- [The problem] Retype each record below word for word, pictures excluded.

- [Listed entries]
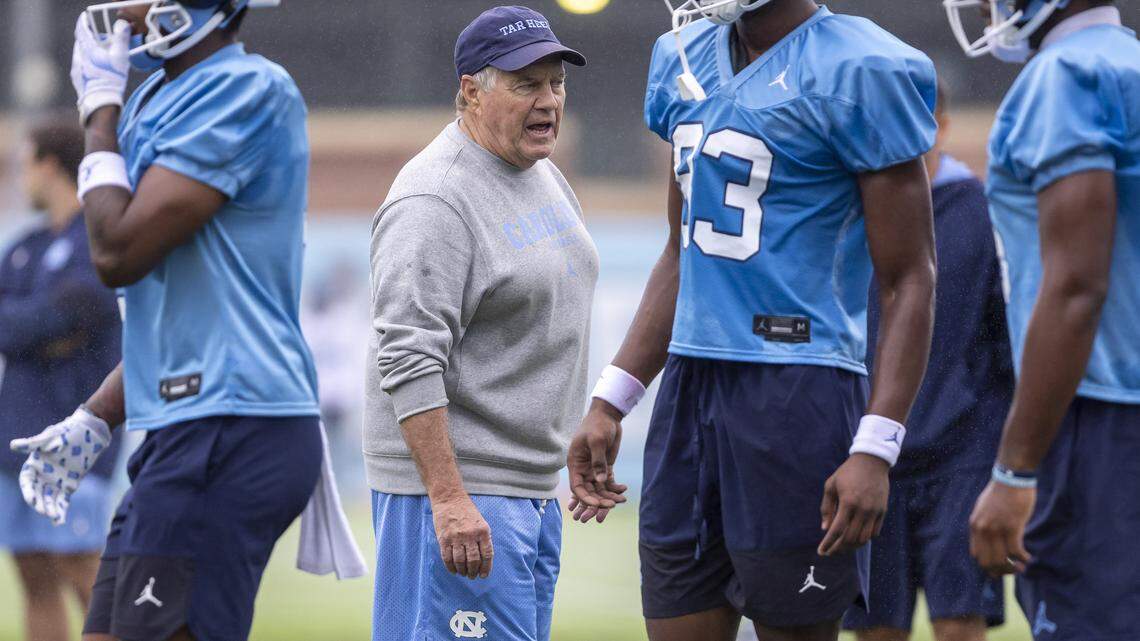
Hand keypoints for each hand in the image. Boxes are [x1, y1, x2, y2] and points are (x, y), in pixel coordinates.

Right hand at [10, 407, 111, 524]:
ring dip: (50, 509)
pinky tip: (59, 521)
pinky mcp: (69, 485)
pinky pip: (63, 500)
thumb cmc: (66, 431)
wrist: (88, 432)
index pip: (27, 482)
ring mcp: (55, 482)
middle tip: (44, 511)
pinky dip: (61, 510)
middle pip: (37, 493)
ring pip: (50, 499)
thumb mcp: (50, 437)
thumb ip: (33, 444)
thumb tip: (13, 445)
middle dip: (40, 503)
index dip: (28, 491)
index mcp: (34, 464)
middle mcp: (42, 475)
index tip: (31, 500)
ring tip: (54, 518)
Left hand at [70, 13, 130, 123]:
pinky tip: (93, 68)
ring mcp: (76, 68)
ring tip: (96, 53)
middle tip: (96, 37)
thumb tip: (123, 25)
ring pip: (79, 54)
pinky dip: (85, 62)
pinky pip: (79, 65)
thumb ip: (121, 40)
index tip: (85, 17)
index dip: (83, 22)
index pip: (81, 29)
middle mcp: (78, 57)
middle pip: (80, 42)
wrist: (100, 102)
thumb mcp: (121, 57)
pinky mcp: (76, 79)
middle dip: (87, 37)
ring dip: (86, 50)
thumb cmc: (111, 80)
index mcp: (87, 49)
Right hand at [431, 494, 492, 579]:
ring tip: (463, 574)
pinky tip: (454, 571)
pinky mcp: (444, 539)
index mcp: (483, 531)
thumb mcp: (481, 522)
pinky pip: (447, 558)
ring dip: (462, 571)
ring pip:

- [Written answer]
Hand keypoints for each hand in the image. Boxes are [x1, y1, x2, y2] and points are (x, y), in pixel coordinates.

Right hand at [10, 407, 111, 524]:
ring dip: (50, 509)
pinky tip: (59, 521)
pinky mcp: (69, 485)
pinky pip: (63, 500)
thumb cmc: (66, 431)
wrist: (88, 432)
index pip: (27, 482)
ring mcp: (55, 482)
middle tip: (44, 511)
pinky dip: (61, 510)
middle pip: (37, 493)
ring pip: (50, 499)
thumb mcp: (50, 437)
thumb ip: (33, 444)
thumb tip: (13, 445)
middle dip: (40, 503)
index dip: (28, 491)
index mcp: (34, 464)
middle mcp: (42, 475)
index tip: (31, 500)
ring tip: (54, 518)
Left hand at [70, 13, 130, 123]:
pinky tip: (93, 68)
ring mcp: (76, 68)
ring tip: (96, 53)
middle tip: (96, 37)
thumb tip: (123, 25)
ring pip: (79, 54)
pinky dip: (85, 62)
pinky pip: (79, 65)
thumb ip: (121, 40)
index tip: (85, 17)
index dip: (83, 22)
index pip: (81, 29)
middle mcp: (78, 57)
middle pip: (80, 42)
wrist: (100, 102)
thumb mcp: (121, 57)
pinky mcp: (76, 79)
middle dip: (87, 37)
ring dip: (86, 50)
thumb cmc: (111, 80)
index mcp: (87, 49)
Right hand at [431, 494, 492, 579]:
ring tip: (463, 574)
pinky tip: (454, 571)
pinky mcp: (444, 539)
index mcp: (483, 531)
thumb mcp: (481, 522)
pinky pip: (447, 558)
ring dip: (462, 571)
ring pip:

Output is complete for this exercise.